Andrew Boord, in 1547, attempting to describe the fashions of his
countrymen, gave up the effort in sheer despair over the variety and
fickleness of costume, and drew a naked man with a pair of shears in one
hand and a piece of cloth in the other, to the end that he should shape
his apparel as he himself liked; and this he called an Englishman. Even
the gentle Harrison, who gives Boord the too harsh character of a lewd
popish hypocrite and ungracious priest, admits that he was not void of
judgment in this; and he finds it easier to inveigh against the enormity,
the fickleness, and the fantasticality of the English attire than to
describe it. So unstable is the fashion, he says, that today the Spanish
guise is in favor; tomorrow the French toys are most fine and delectable;
then the high German apparel is the go; next the Turkish manner is best
liked, the Morisco gowns, the Barbary sleeves, and the short French
breeches; in a word, "except it were a dog in a doublet, you shall not
see any so disguised as are my countrymen in England."

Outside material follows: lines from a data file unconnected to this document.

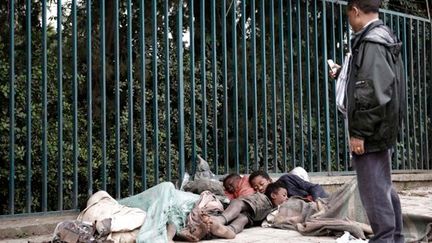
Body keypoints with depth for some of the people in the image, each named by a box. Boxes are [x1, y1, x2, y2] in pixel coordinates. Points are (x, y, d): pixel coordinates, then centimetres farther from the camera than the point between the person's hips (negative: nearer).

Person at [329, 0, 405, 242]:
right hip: (383, 127, 11)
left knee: (373, 189, -5)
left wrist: (359, 132, -21)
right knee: (384, 186, 18)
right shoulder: (385, 37, 15)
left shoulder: (370, 42, -17)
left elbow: (371, 93, -23)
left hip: (371, 130, -11)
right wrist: (345, 73, 36)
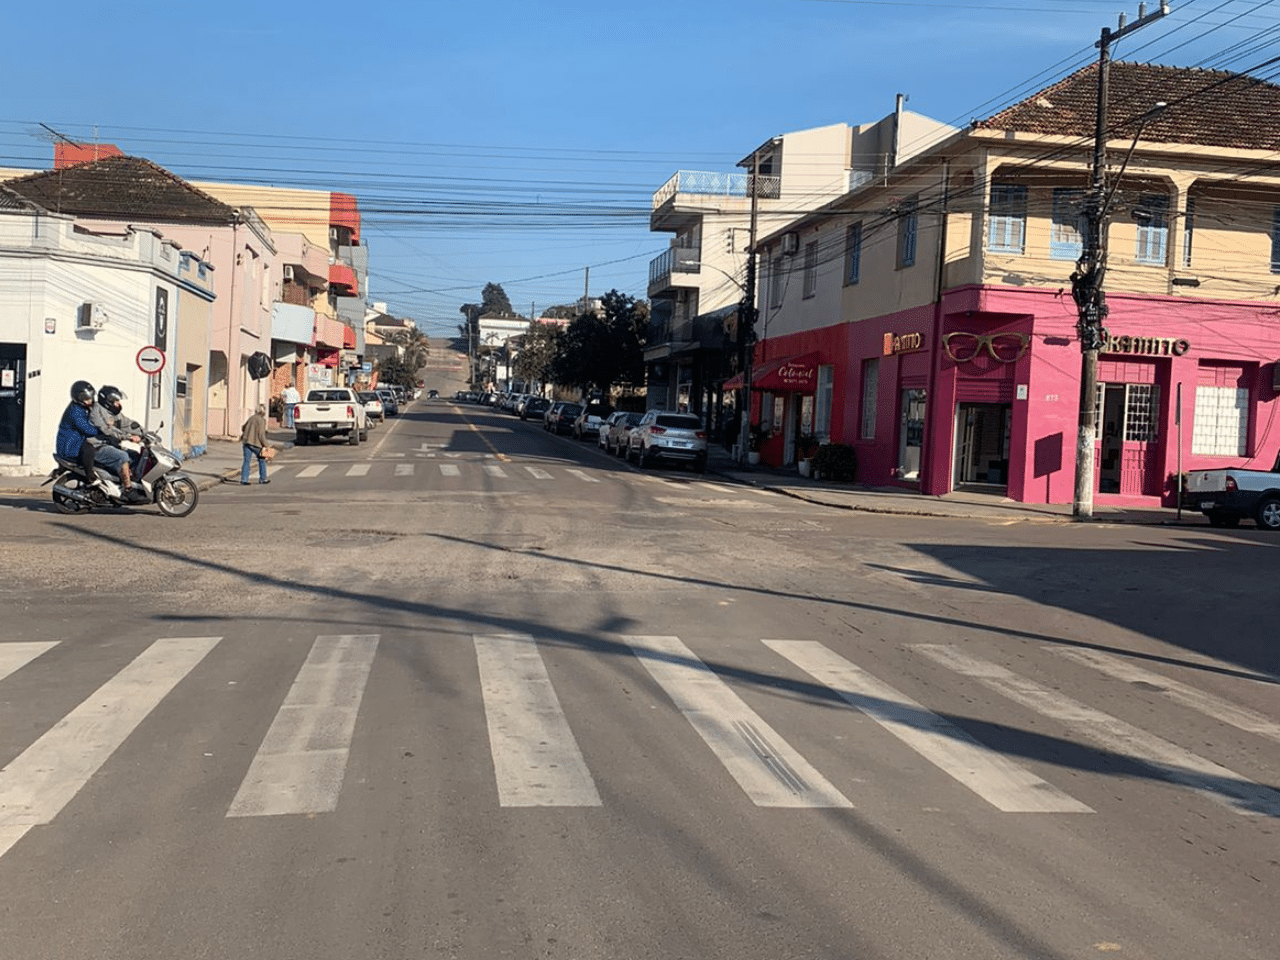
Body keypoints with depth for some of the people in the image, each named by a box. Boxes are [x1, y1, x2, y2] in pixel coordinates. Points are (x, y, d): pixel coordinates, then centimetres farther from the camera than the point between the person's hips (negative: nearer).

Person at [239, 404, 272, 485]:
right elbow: (261, 434, -16)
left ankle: (243, 479, -3)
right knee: (262, 460, 12)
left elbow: (243, 428, 22)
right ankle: (262, 479, 17)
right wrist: (266, 445, -9)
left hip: (247, 441, 5)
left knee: (246, 460, 5)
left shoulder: (251, 418, 10)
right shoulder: (262, 420, -10)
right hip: (256, 443, -5)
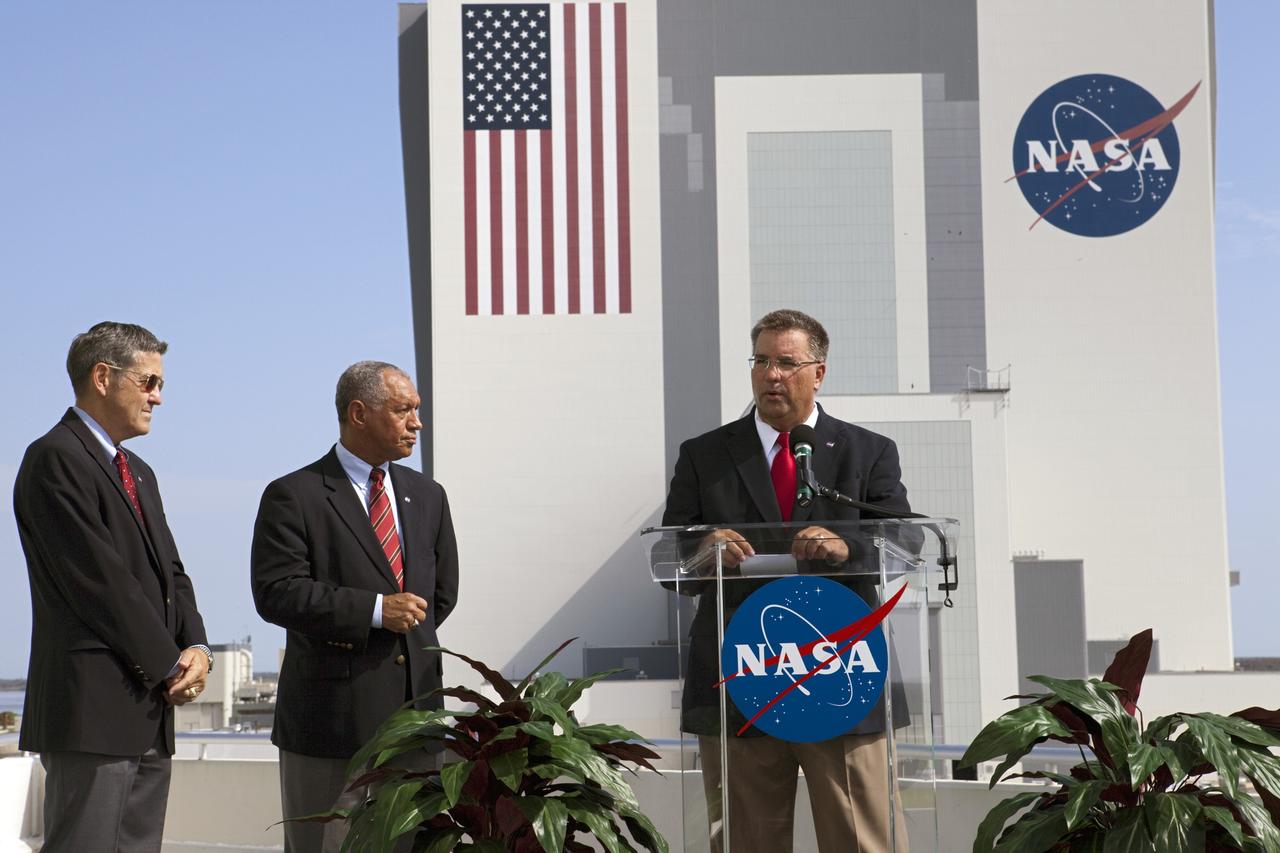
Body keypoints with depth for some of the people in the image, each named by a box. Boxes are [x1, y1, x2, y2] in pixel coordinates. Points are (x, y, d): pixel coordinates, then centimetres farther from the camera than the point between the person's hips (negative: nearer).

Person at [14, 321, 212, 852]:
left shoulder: (139, 473, 22)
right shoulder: (55, 459, -9)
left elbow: (170, 573, 19)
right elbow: (99, 580, -15)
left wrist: (195, 647, 0)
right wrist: (170, 665, -11)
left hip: (148, 710, 9)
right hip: (92, 709, -9)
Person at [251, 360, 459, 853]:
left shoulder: (427, 496, 15)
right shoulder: (293, 497, -4)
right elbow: (276, 594, -15)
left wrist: (407, 626, 12)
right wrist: (375, 611, -18)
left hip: (416, 714, 5)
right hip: (333, 716, -5)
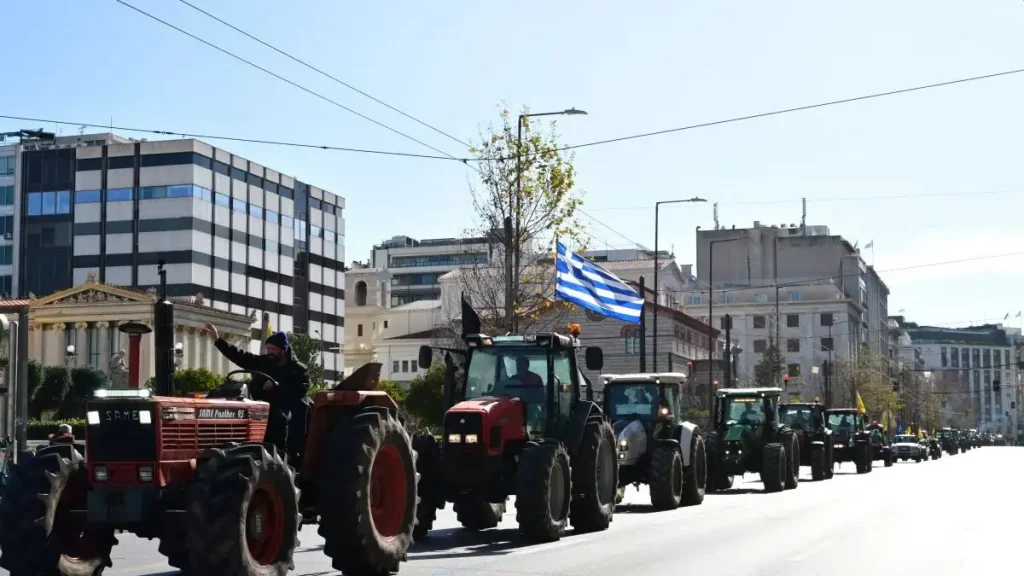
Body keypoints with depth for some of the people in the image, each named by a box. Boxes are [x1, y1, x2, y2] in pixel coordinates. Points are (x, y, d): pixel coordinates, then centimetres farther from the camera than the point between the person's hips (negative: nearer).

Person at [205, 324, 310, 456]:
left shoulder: (299, 369, 2)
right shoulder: (263, 362, 14)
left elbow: (301, 391, -14)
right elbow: (239, 356, 11)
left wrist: (277, 386, -25)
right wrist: (218, 340, 4)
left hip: (289, 409, -4)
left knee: (279, 416, -37)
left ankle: (279, 451, -37)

This fantastical folly was in all degrees, from the courtier down to the
tarter. "It is a world to see the costliness and the curiosity, the
excess and the vanity, the pomp and the bravery, the change and the
variety, and finally the fickleness and the folly that is in all degrees;
insomuch that nothing is more constant in England than inconstancy of
attire. So much cost upon the body, so little upon souls; how many suits
of apparel hath the one, or how little furniture hath the other!" "And
how men and women worry the poor tailors, with endless fittings and
sending back of garments, and trying on!" "Then must the long seams of
our hose be set with a plumb line, then we puff, then we blow, and
finally sweat till we drop, that our clothes may stand well upon us."